Tagliabue Giovanni, Faoro Valentina, Rizzo Serena, Sblattero Daniele, Saccani Andrea, Riccio Gabriele, Bellini Tommaso, Salina Matteo, Buscaglia Marco, Marcello Alessandro
Proxentia S.r.l., 20139 Milano, Italy.
Molecular Virology Laboratory, International Centre for Genetic Engineering and Biotechnology (ICGEB), Trieste, Italy.
Biochem Biophys Res Commun. 2017 Oct 28;492(4):558-564. doi: 10.1016/j.bbrc.2017.05.025. Epub 2017 May 10.
Flaviviruses are widespread and cause clinically relevant arboviral diseases that impact locally and as imported travel-related infections. Direct detection of viraemia is limited, being typically undetectable at onset of symptoms. Therefore, diagnosis is primarily based on serology, which is complicated by high cross-reactivity across different species. The overlapping geographical distribution of the vectors in areas with a weak healthcare system, the increase of international travel and the similarity of symptoms highlight the need for rapid and reliable multi-parametric diagnostic tests in point-of-care formats. To this end we developed a bi-parametric serological microarray using recombinant NS1 proteins from Tick-borne encephalitis virus and West Nile virus coupled to a low-cost, label-free detection device based on the Reflective Phantom Interface (RPI) principle. Specific sequential detection of antibodies in solution demonstrates the feasibility of the approach for the surveillance and diagnosis of Flaviviruses.

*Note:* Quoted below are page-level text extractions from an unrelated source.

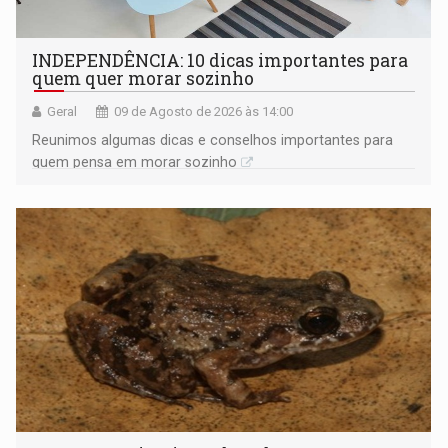
INDEPENDÊNCIA: 10 dicas importantes para
quem quer morar sozinho
Geral
09 de Agosto de 2026 às 14:00
Reunimos algumas dicas e conselhos importantes para
quem pensa em morar sozinho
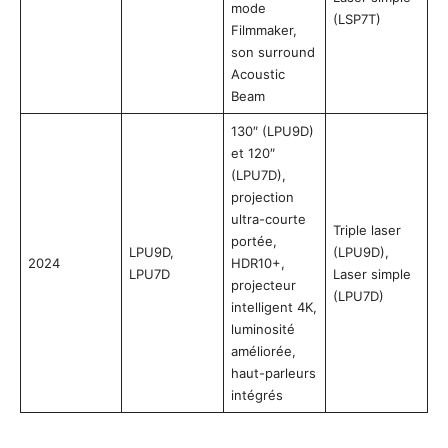
mode
(LSP7T)
Filmmaker,
son surround
Acoustic
Beam
130″ (LPU9D)
et 120″
(LPU7D),
projection
ultra-courte
Triple laser
portée,
LPU9D,
(LPU9D),
2024
HDR10+,
LPU7D
Laser simple
projecteur
(LPU7D)
intelligent 4K,
luminosité
améliorée,
haut-parleurs
intégrés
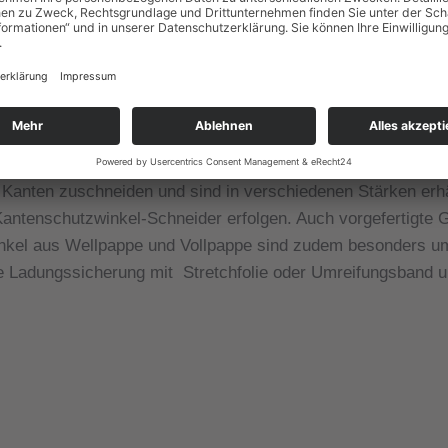
e beim Transport indem sie die Außenkanten der Verpackunge
onagen.
llpappe können je nach Anwendungsbereich ganz flexibel ei
nseres Umreifungsbandes werden sie waagerecht an der jewe
ntenschutzwinkel, ist auch eine senkrechte Anbringung mög
Kanten zuschneiden und sind in verschiedenen Stärken erhäl
antenschutzwinkel-Schneider erfolgen. Auch vorgefertigte G
kel aus Wellpappe und Vollpappe sind zudem besonders umwe
ie Ladungssicherung mit Stretchfolie oder Umreifungsband u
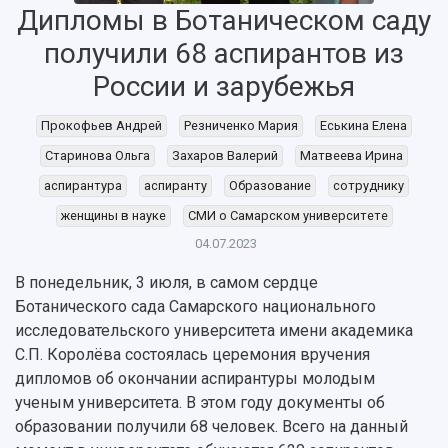
Дипломы в Ботаническом саду
получили 68 аспирантов из
России и зарубежья
Прокофьев Андрей
Резниченко Мария
Еськина Елена
Старинова Ольга
Захаров Валерий
Матвеева Ирина
аспирантура
аспиранту
Образование
сотруднику
женщины в науке
СМИ о Самарском университете
НАЗАД
04.07.2023
Об университете
Новости
Образование
Научно-исследовательская деятельность
В понедельник, 3 июля, в самом сердце
История
Главные новости
Почему я выбираю Самарский университет?
Основные научные направления
Ботанического сада Самарского национального
Ключевые факты
Бортжурнал
Абитуриенту
Научные школы и ведущие научные коллектив
исследовательского университета имени академика
Рейтинги
Объявления
Бакалавриат и специалитет
Диссертационные советы
С.П. Королёва состоялась церемония вручения
События
Магистратура
Подготовка научных кадров
Руководство
дипломов об окончании аспирантуры молодым
Аспирантура
Конкурс на замещение должностей научных
СМИ об университете
ученым университета. В этом году документы об
Наблюдательный совет
Формы обучения
работников
образовании получили 68 человек. Всего на данный
Попечительский совет
Учебные планы
Научно-технический совет
Пресс-центр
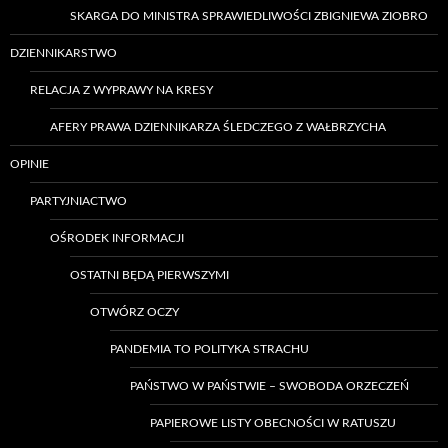
SKARGA DO MINISTRA SPRAWIEDLIWOŚCI ZBIGNIEWA ZIOBRO
DZIENNIKARSTWO
RELACJA Z WYPRAWY NA KRESY
AFERY PRAWA DZIENNIKARZA ŚLEDCZEGO Z WAŁBRZYCHA
OPINIE
PARTYJNIACTWO
OŚRODEK INFORMACJI
OSTATNI BĘDĄ PIERWSZYMI
OTWÓRZ OCZY
PANDEMIA TO POLITYKA STRACHU
PAŃSTWO W PAŃSTWIE – SWOBODA ORZECZEŃ
PAPIEROWE LISTY OBECNOŚCI W RATUSZU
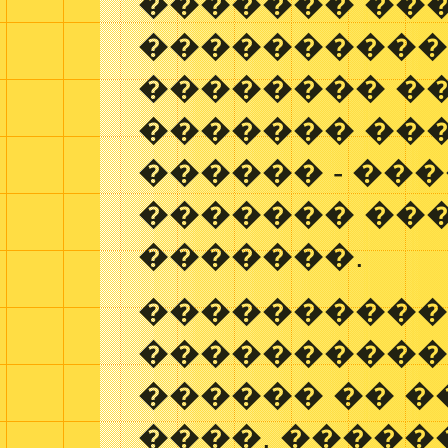
������� ��
�����������
�������� �
������� ��
������ - ��
������� ��
�������.
���������
����������
������ �� 
����. �����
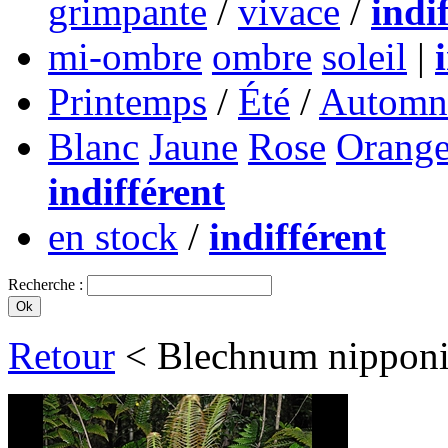
grimpante
/
vivace
/
indi
mi-ombre
ombre
soleil
|
Printemps
/
Été
/
Automn
Blanc
Jaune
Rose
Orang
indifférent
en stock
/
indifférent
Recherche :
Retour
< Blechnum nippon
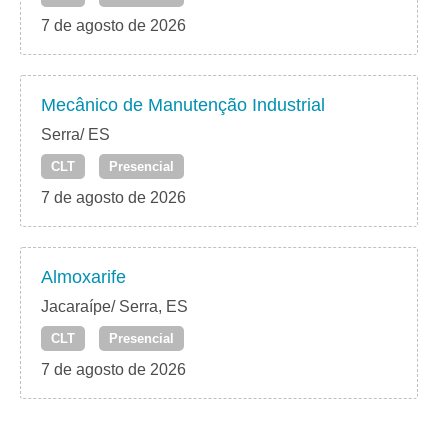
7 de agosto de 2026
Mecânico de Manutenção Industrial
Serra/ ES
CLT
Presencial
7 de agosto de 2026
Almoxarife
Jacaraípe/ Serra, ES
CLT
Presencial
7 de agosto de 2026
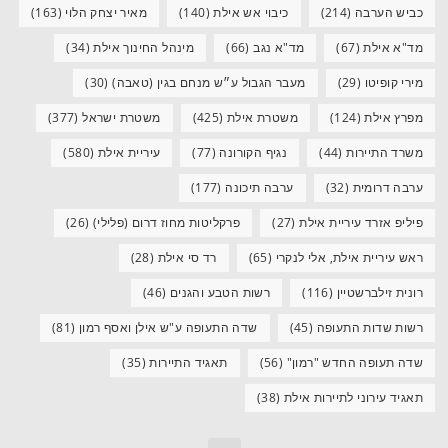
כביש הערבה
(214)
כיבוי אש אילת
(140)
מאיר יצחק הלוי
(163)
מד"א אילת
(67)
מד"א נגב
(66)
מינהל החינוך אילת
(34)
מירי קופיטו
(29)
מעבר הגבול ע״ש מנחם בגין (טאבה)
(30)
מפרץ אילת
(124)
משטרת אילת
(425)
משטרת ישראל
(377)
משרד התיירות
(44)
נגיף הקורונה
(77)
עיריית אילת
(580)
ערבה דרומית
(32)
ערבה תיכונה
(177)
פיליפ אזרד עיריית אילת
(27)
פרקליטות מחוז דרום (פלילי)
(26)
ראש עיריית אילת, אלי לנקרי
(65)
רד סי אילת
(28)
רונית זילברשטיין
(116)
רשות הטבע והגנים
(46)
רשות שדות התעופה
(45)
שדה התעופה ע"ש אילן ואסף רמון
(81)
שדה תעופה החדש "רמון"
(56)
תאגיד התיירות
(35)
תאגיד עירוני לתיירות אילת
(38)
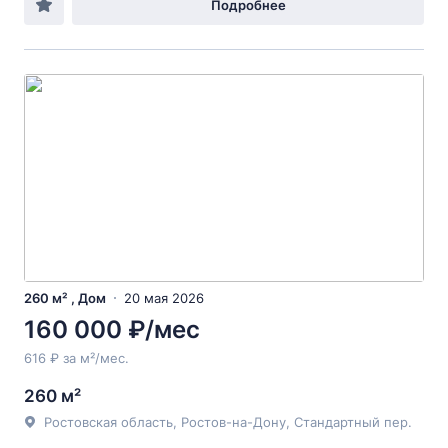
Подробнее
260 м² , Дом
20 мая 2026
160 000 ₽/мес
616 ₽ за м²/мес.
260 м²
Ростовская область, Ростов-на-Дону, Стандартный пер.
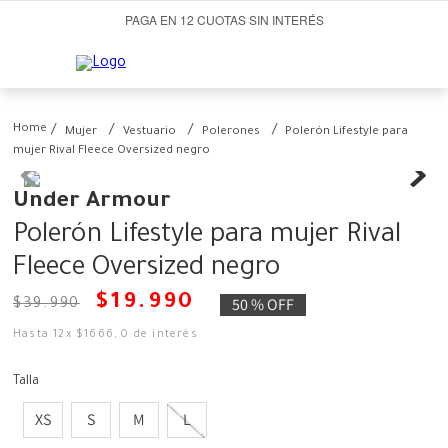
PAGA EN 12 CUOTAS SIN INTERÉS
Mujer
Vestuario
Polerones
Polerón Lifestyle para
mujer Rival Fleece Oversized negro
Under Armour
Polerón Lifestyle para mujer Rival
Fleece Oversized negro
$
19
.
990
50 %
OFF
$
39
.
990
Hasta
12
x
$
1666
,
0
de interés
Talla
XS
S
M
L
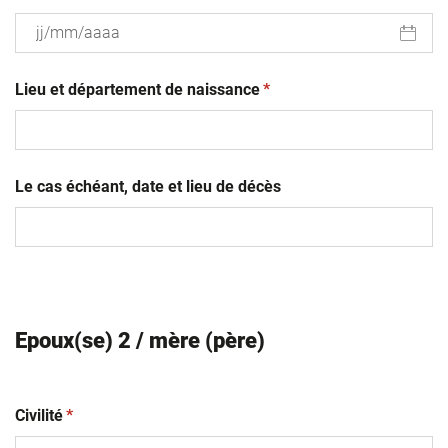
JJ
(obligatoire)
slash
Lieu et département de naissance
*
MM
slash
AAAA
Le cas échéant, date et lieu de décès
Epoux(se) 2 / mère (père)
(obligatoire)
Civilité
*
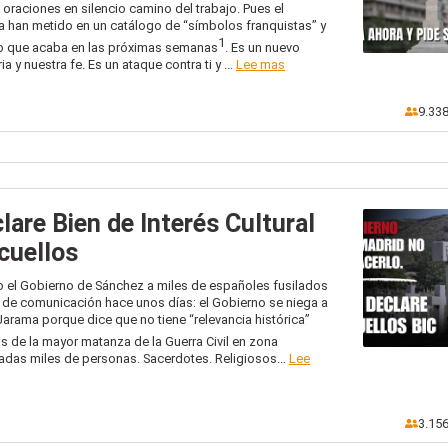
oraciones en silencio camino del trabajo. Pues el
la han metido en un catálogo de “símbolos franquistas” y
1
azo que acaba en las próximas semanas
. Es un nuevo
a y nuestra fe. Es un ataque contra ti y ...
Lee mas
9.33
lare Bien de Interés Cultural
cuellos
do el Gobierno de Sánchez a miles de españoles fusilados
s de comunicación hace unos días: el Gobierno se niega a
Jarama porque dice que no tiene “relevancia histórica”
s de la mayor matanza de la Guerra Civil en zona
adas miles de personas. Sacerdotes. Religiosos...
Lee
3.15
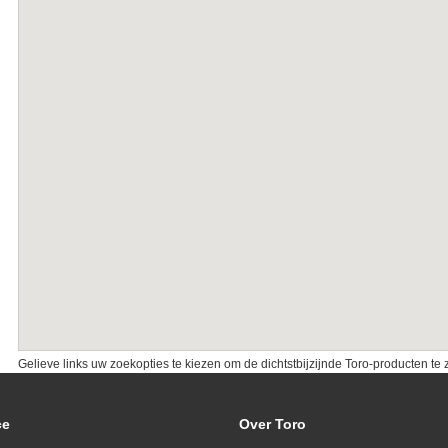
Gelieve links uw zoekopties te kiezen om de dichtstbijzijnde Toro-producten te 
ce
Over Toro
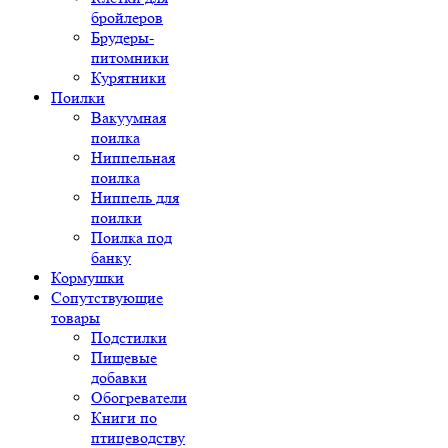
бройлеров
Брудеры-
питомники
Курятники
Поилки
Вакуумная
поилка
Ниппельная
поилка
Ниппель для
поилки
Поилка под
банку
Кормушки
Сопутствующие
товары
Подстилки
Пищевые
добавки
Обогреватели
Книги по
птицеводству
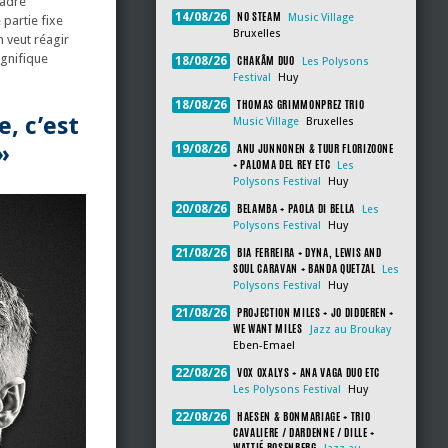
cadre
NO STEAM
14/08/26
Music Village
partie fixe
Bruxelles
n veut réagir
gnifique
CHAKÂM DUO
18/08/26
Les Polysons
Festival
Huy
THOMAS GRIMMONPREZ TRIO
18/08/26
, c’est
Music Village
Bruxelles
ANU JUNNONEN & TUUR FLORIZOONE
»
19/08/26
+ PALOMA DEL REY ETC
Les
Polysons Festival
Huy
BELAMBA + PAOLA DI BELLA
20/08/26
Les
Polysons Festival
Huy
BIA FERREIRA + DYNA, LEWIS AND
21/08/26
SOUL CARAVAN + BANDA QUETZAL
Les
Polysons Festival
Huy
PROJECTION MILES + JO DIDDEREN +
21/08/26
WE WANT MILES
Jazz au Broukay
Eben-Emael
VOX OXALYS + ANA VAGA DUO ETC
22/08/26
Les Polysons Festival
Huy
HAESEN & BONMARIAGE + TRIO
22/08/26
CAVALIERE / DARDENNE / DILLE +
WATTIÉ ROSENBERG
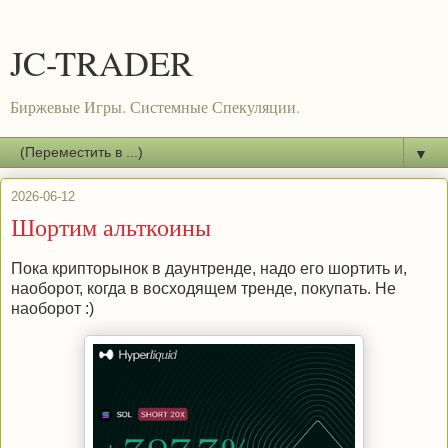
JC-TRADER
Биржевые Игры. Системные Спекуляции.
▼
2026-06-12
Шортим альткоины
Пока крипторынок в даунтренде, надо его шортить и,
наоборот, когда в восходящем тренде, покупать. Не
наоборот :)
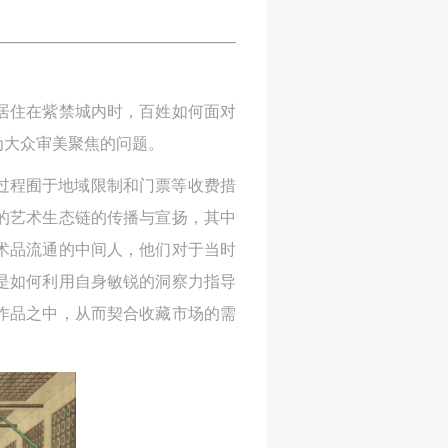
居住在紫禁城内时，百姓如何面对
为大众审美聚焦的问题。
过程囿于地域限制和门票等收费措
的艺术生态链的传播与宣扬，其中
术品流通的中间人，他们对于当时
是如何利用自身敏锐的洞察力指导
作品之中，从而契合收藏市场的需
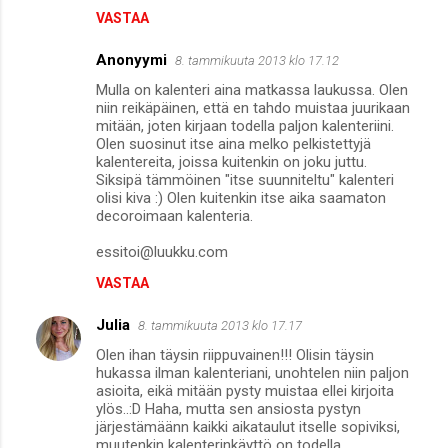
VASTAA
Anonyymi
8. tammikuuta 2013 klo 17.12
Mulla on kalenteri aina matkassa laukussa. Olen
niin reikäpäinen, että en tahdo muistaa juurikaan
mitään, joten kirjaan todella paljon kalenteriini.
Olen suosinut itse aina melko pelkistettyjä
kalentereita, joissa kuitenkin on joku juttu.
Siksipä tämmöinen "itse suunniteltu" kalenteri
olisi kiva :) Olen kuitenkin itse aika saamaton
decoroimaan kalenteria.
essitoi@luukku.com
VASTAA
Julia
8. tammikuuta 2013 klo 17.17
Olen ihan täysin riippuvainen!!! Olisin täysin
hukassa ilman kalenteriani, unohtelen niin paljon
asioita, eikä mitään pysty muistaa ellei kirjoita
ylös..:D Haha, mutta sen ansiosta pystyn
järjestämäänn kaikki aikataulut itselle sopiviksi,
muutenkin kalenterinkäyttö on todella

黄病毒广泛传播,可引发具有临床相关性的虫媒病毒疾病,这些疾病在当地造成影响,同时也作为与旅行相关的输入性感染存在。病毒血症的直接检测存在局限性,在症状出现时通常无法检测到。因此,诊断主要基于血清学,但不同物种间的高交叉反应性使血清学诊断变得复杂。在医疗保健系统薄弱地区,病媒的地理分布重叠,国际旅行增加以及症状相似,凸显了在即时护理模式下开展快速且可靠的多参数诊断检测的必要性。为此,我们开发了一种双参数血清学微阵列,该微阵列使用来自蜱传脑炎病毒和西尼罗河病毒的重组NS1蛋白,并与基于反射幻影接口(RPI)原理的低成本、无标记检测设备相结合。溶液中抗体的特异性顺序检测证明了该方法用于黄病毒监测和诊断的可行性。